* [Exercise] Retype all of the data without changing a single word.
———
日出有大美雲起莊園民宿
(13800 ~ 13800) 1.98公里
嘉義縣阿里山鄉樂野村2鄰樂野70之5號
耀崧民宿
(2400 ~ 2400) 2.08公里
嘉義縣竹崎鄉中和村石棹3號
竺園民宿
———
* [Completed exercise]
日出有大美雲起莊園民宿
(13800 ~ 13800) 1.98公里
嘉義縣阿里山鄉樂野村2鄰樂野70之5號
耀崧民宿
(2400 ~ 2400) 2.08公里
嘉義縣竹崎鄉中和村石棹3號
竺園民宿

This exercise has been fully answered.